TEXTE PRÉSENTÉ:
:::
SI MOHAND OU M'HAND OU LE PÈLERINAGE
DANS LE TEMPS *
L’un des pivots de la poésie
algérienne, et que la légende continue
d’auréoler, Si Mohand Ou M’hand est cependant
méconnu des manuels scolaires et universitaires
de notre pays. La mesure fut comble lorsqu’on interdit
à Mouloud Mammeri de donner une conférence
sur « La poésie ancienne kabyle »
à Tizi Ouzou, au cœur même de la Kabylie
natale du poète. C’est ainsi que la réaction
populaire à la culture de l’oubli, qui éclata
un 20 avril 1980, fut réprimée dans le
sang. Ce qu’on appelle communément « Le
Printemps Berbère », et qu’on commémore
chaque année dans le recueillement. D’autant
à dire que la mémoire collective
berbère repose essentiellement sur la tradition
orale. Aujourd’hui, nous tenterons justement, et sereinement,
une « descente » (mais combien
sinueuse !) dans l’histoire d’un monde en proie
à un frelatage sans précédent,
à travers notre poète. En nous écartant,
du même coup, de la formule aussi barbante que
stérile : « il était né
telle date, il est mort telle autre ». Oui,
« sinueuse » à plus d’un
titre : synchronisme inouï et extrapolations
insoupçonnées qui caractérise une
époque ambiante.
Non. Pas du tout.
:::
DONNÉES FOURNIES:
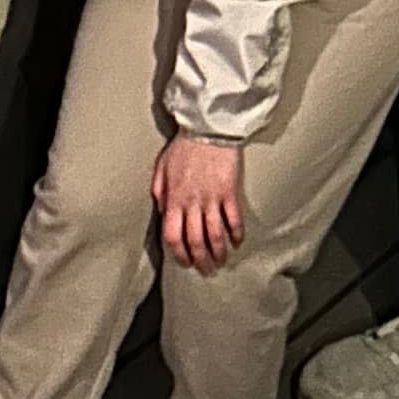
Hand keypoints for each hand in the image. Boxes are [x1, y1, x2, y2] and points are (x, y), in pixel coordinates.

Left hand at [153, 135, 244, 269]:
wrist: (207, 128)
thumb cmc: (183, 147)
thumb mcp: (162, 167)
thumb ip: (160, 191)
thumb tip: (163, 211)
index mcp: (174, 198)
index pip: (173, 236)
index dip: (179, 254)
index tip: (185, 262)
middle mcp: (192, 203)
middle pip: (195, 241)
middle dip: (201, 260)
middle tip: (206, 270)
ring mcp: (212, 199)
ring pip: (215, 235)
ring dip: (219, 253)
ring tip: (222, 261)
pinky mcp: (230, 193)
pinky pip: (234, 220)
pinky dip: (236, 234)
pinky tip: (237, 242)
:::
OBJECTIF DE L'EXERCICE: Indiquez si chaque affirmation concorde avec le texte sur Si Mohand Ou M'hand, par oui ou par non, en citant mot pour mot le passage décisif : 1. Mouloud Mammeri a pu donner sa conférence à Tizi Ouzou. 2. La mémoire collective berbère repose surtout sur la tradition orale. 3. Si Mohand Ou M'hand occupe une large place dans les manuels scolaires et universitaires.

RÉPONSE CI-DESSOUS:
1. Non : « on interdit à Mouloud Mammeri de donner une conférence ».
2. Oui : « la mémoire collective berbère repose essentiellement sur la tradition orale ».
3. Non : « méconnu des manuels scolaires et universitaires ».